> _EXERCISE AIM_
Transcribe, exactly and in full, every record shown below, while omitting its images.

> _SUPPLIED DATA_
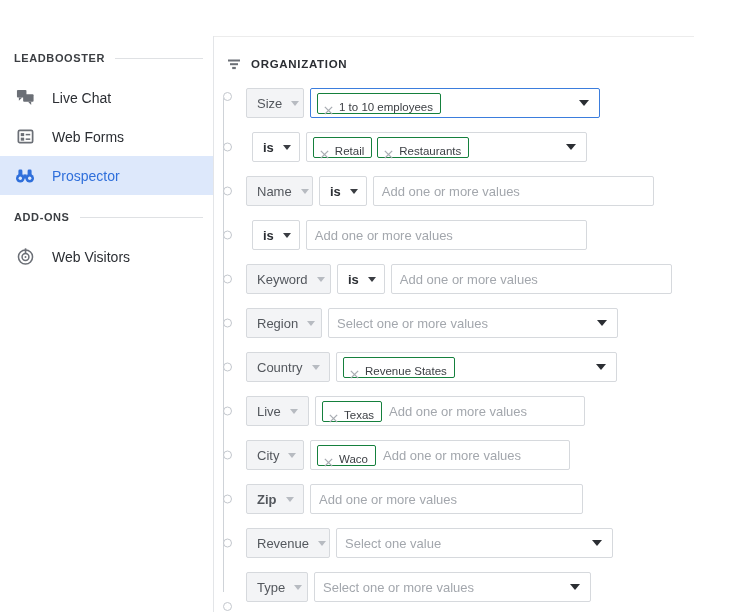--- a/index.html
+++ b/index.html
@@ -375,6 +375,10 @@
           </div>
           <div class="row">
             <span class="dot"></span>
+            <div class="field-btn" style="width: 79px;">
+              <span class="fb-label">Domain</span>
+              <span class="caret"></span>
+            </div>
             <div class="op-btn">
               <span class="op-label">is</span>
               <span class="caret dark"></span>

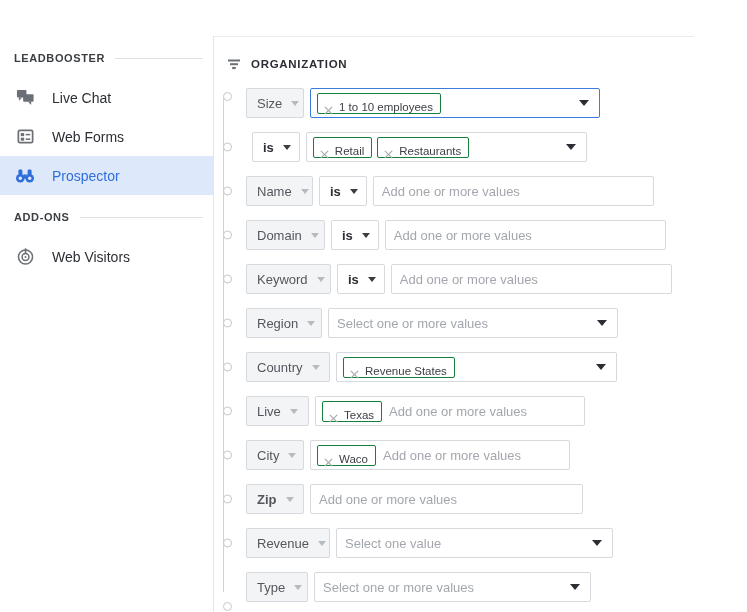--- a/index.html
+++ b/index.html
@@ -423,7 +423,7 @@
                 <span class="chip-x"><svg width="11" height="11" viewBox="0 0 12 12">
                     <path d="M2 2 L10 10 M10 2 L2 10" stroke="currentColor" stroke-width="1.4" fill="none"></path>
                   </svg></span>
-                <span class="chip-label">Revenue States</span>
+                <span class="chip-label">Domain States</span>
               </span>
               <span class="dd-caret"></span>
             </div>

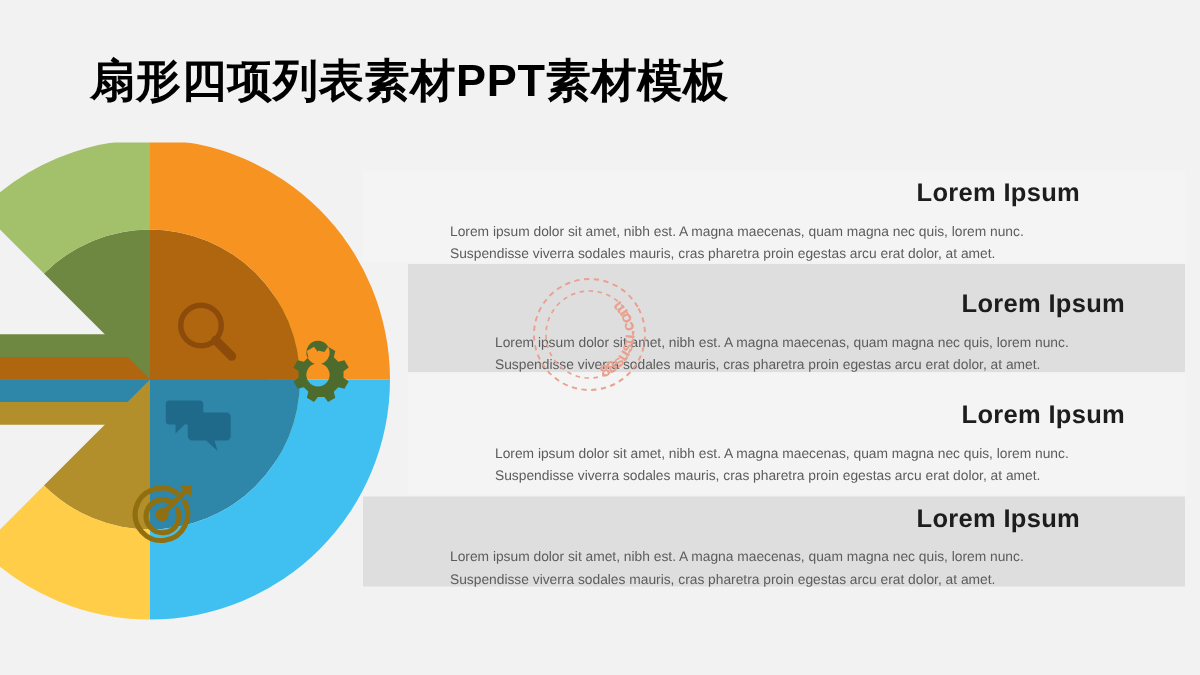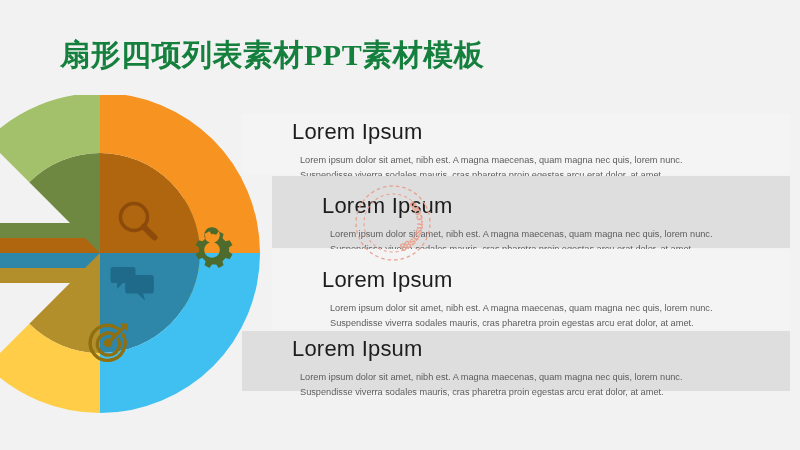--- a/index.html
+++ b/index.html
@@ -100,7 +100,7 @@
 
 <div id="slide" style="background: rgb(242, 242, 242);">
 
-  <div id="title" style="color: #15803d; font-family: Liberation Serif, serif;">扇形四项列表素材PPT素材模板</div>
+  <div id="title" style="color: #000000;">扇形四项列表素材PPT素材模板</div>
 
   <div class="row light" id="row-0" style="background: rgb(244, 244, 244);">
     <div class="row-text">

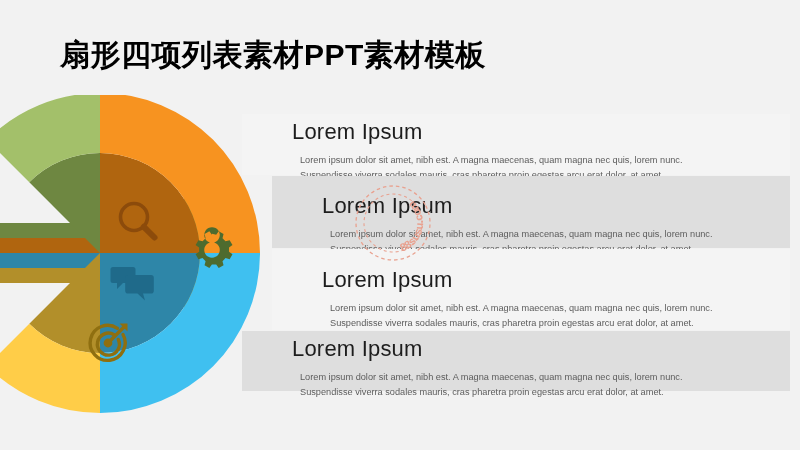--- a/index.html
+++ b/index.html
@@ -58,12 +58,13 @@
   #row-3 .row-text { left: 50px; top: 5px; }
 
   .row-title {
-    font-size: 22px;
-    font-weight: normal;
+    font-size: 17px;
+    font-weight: bold;
     color: #1d1d1d;
     margin: 0 0 3px 0;
     line-height: 1.2;
     letter-spacing: 0.2px;
+    text-align: right;
   }
   .row-body {
     font-size: 9.2px;

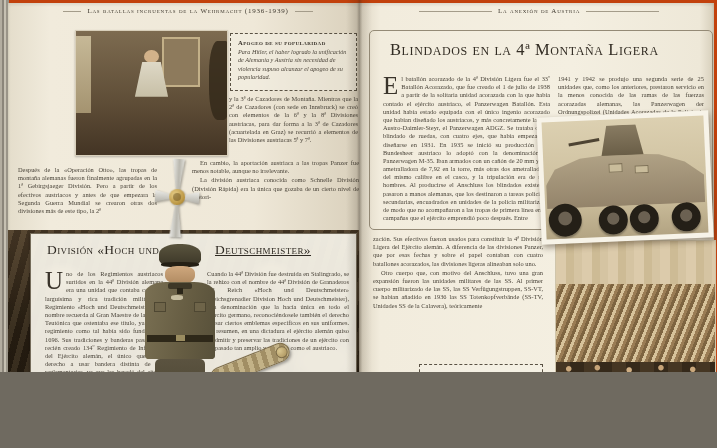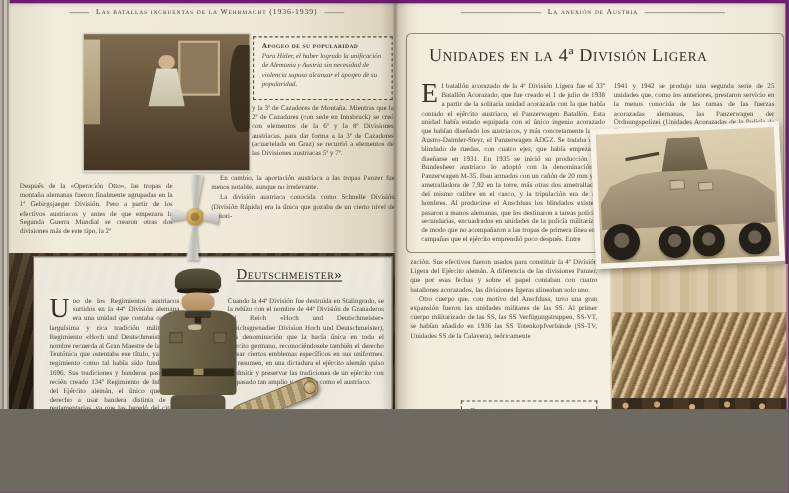--- a/index.html
+++ b/index.html
@@ -4,7 +4,7 @@
 <style>
   * { margin:0; padding:0; box-sizing:border-box; }
   body { background:#6f6a60; font-family:"Liberation Serif", serif; }
-  #spread { position:relative; width:717px; height:372px; background:#701a75; overflow:hidden; }
+  #spread { position:relative; width:717px; height:372px; background:#c2410c; overflow:hidden; }
 
   
   .edge-left { position:absolute; left:0; top:0; width:9px; height:448px;

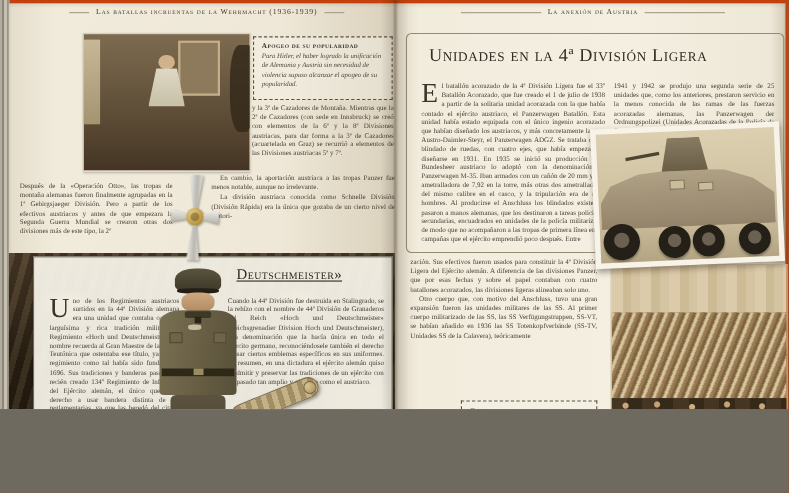--- a/index.html
+++ b/index.html
@@ -222,7 +222,7 @@
     </div>
 
     <div class="article-box">
-      <div class="ab-title">Unidades en la 4ª División Ligera</div>
+      <div class="ab-title">Blindados en la 4ª Montaña Ligera</div>
       <div class="bt" style="left:13px; top:44px; width:167px; height:152px;">
         <span class="dropcap">E</span><span>l batallón acorazado de la 4ª División Ligera fue el 33º Batallón Acorazado, que fue creado el 1 de julio de 1938 a partir de la solitaria unidad acorazada con la que había contado el ejército austriaco, el Panzerwagen Batallón. Esta unidad había estado equipada con el único ingenio acorazado que habían diseñado los austriacos, y más concretamente la casa Austro-Daimler-Steyr, el Panzerwagen ADGZ. Se trataba de un blindado de ruedas, con cuatro ejes, que había empezado a diseñarse en 1931. En 1935 se inició su producción y el Bundesheer austriaco lo adoptó con la denominación de Panzerwagen M-35. Iban armados con un cañón de 20 mm y una ametralladora de 7,92 en la torre, más otras dos ametralladoras del mismo calibre en el casco, y la tripulación era de siete hombres. Al producirse el Anschluss los blindados existentes pasaron a manos alemanas, que los destinaron a tareas policiales secundarias, encuadrados en unidades de la policía militarizada, de modo que no acompañaron a las tropas de primera línea en las campañas que el ejército emprendió poco después. Entre</span>
       </div>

> _OUTPUT_
--- a/index.html
+++ b/index.html
@@ -375,6 +375,10 @@
           </div>
           <div class="row">
             <span class="dot"></span>
+            <div class="field-btn" style="width: 79px;">
+              <span class="fb-label">Domain</span>
+              <span class="caret"></span>
+            </div>
             <div class="op-btn">
               <span class="op-label">is</span>
               <span class="caret dark"></span>

--- a/index.html
+++ b/index.html
@@ -423,7 +423,7 @@
                 <span class="chip-x"><svg width="11" height="11" viewBox="0 0 12 12">
                     <path d="M2 2 L10 10 M10 2 L2 10" stroke="currentColor" stroke-width="1.4" fill="none"></path>
                   </svg></span>
-                <span class="chip-label">Revenue States</span>
+                <span class="chip-label">Domain States</span>
               </span>
               <span class="dd-caret"></span>
             </div>

--- a/index.html
+++ b/index.html
@@ -100,7 +100,7 @@
 
 <div id="slide" style="background: rgb(242, 242, 242);">
 
-  <div id="title" style="color: #15803d; font-family: Liberation Serif, serif;">扇形四项列表素材PPT素材模板</div>
+  <div id="title" style="color: #000000;">扇形四项列表素材PPT素材模板</div>
 
   <div class="row light" id="row-0" style="background: rgb(244, 244, 244);">
     <div class="row-text">

--- a/index.html
+++ b/index.html
@@ -58,12 +58,13 @@
   #row-3 .row-text { left: 50px; top: 5px; }
 
   .row-title {
-    font-size: 22px;
-    font-weight: normal;
+    font-size: 17px;
+    font-weight: bold;
     color: #1d1d1d;
     margin: 0 0 3px 0;
     line-height: 1.2;
     letter-spacing: 0.2px;
+    text-align: right;
   }
   .row-body {
     font-size: 9.2px;

--- a/index.html
+++ b/index.html
@@ -4,7 +4,7 @@
 <style>
   * { margin:0; padding:0; box-sizing:border-box; }
   body { background:#6f6a60; font-family:"Liberation Serif", serif; }
-  #spread { position:relative; width:717px; height:372px; background:#701a75; overflow:hidden; }
+  #spread { position:relative; width:717px; height:372px; background:#c2410c; overflow:hidden; }
 
   
   .edge-left { position:absolute; left:0; top:0; width:9px; height:448px;

--- a/index.html
+++ b/index.html
@@ -222,7 +222,7 @@
     </div>
 
     <div class="article-box">
-      <div class="ab-title">Unidades en la 4ª División Ligera</div>
+      <div class="ab-title">Blindados en la 4ª Montaña Ligera</div>
       <div class="bt" style="left:13px; top:44px; width:167px; height:152px;">
         <span class="dropcap">E</span><span>l batallón acorazado de la 4ª División Ligera fue el 33º Batallón Acorazado, que fue creado el 1 de julio de 1938 a partir de la solitaria unidad acorazada con la que había contado el ejército austriaco, el Panzerwagen Batallón. Esta unidad había estado equipada con el único ingenio acorazado que habían diseñado los austriacos, y más concretamente la casa Austro-Daimler-Steyr, el Panzerwagen ADGZ. Se trataba de un blindado de ruedas, con cuatro ejes, que había empezado a diseñarse en 1931. En 1935 se inició su producción y el Bundesheer austriaco lo adoptó con la denominación de Panzerwagen M-35. Iban armados con un cañón de 20 mm y una ametralladora de 7,92 en la torre, más otras dos ametralladoras del mismo calibre en el casco, y la tripulación era de siete hombres. Al producirse el Anschluss los blindados existentes pasaron a manos alemanas, que los destinaron a tareas policiales secundarias, encuadrados en unidades de la policía militarizada, de modo que no acompañaron a las tropas de primera línea en las campañas que el ejército emprendió poco después. Entre</span>
       </div>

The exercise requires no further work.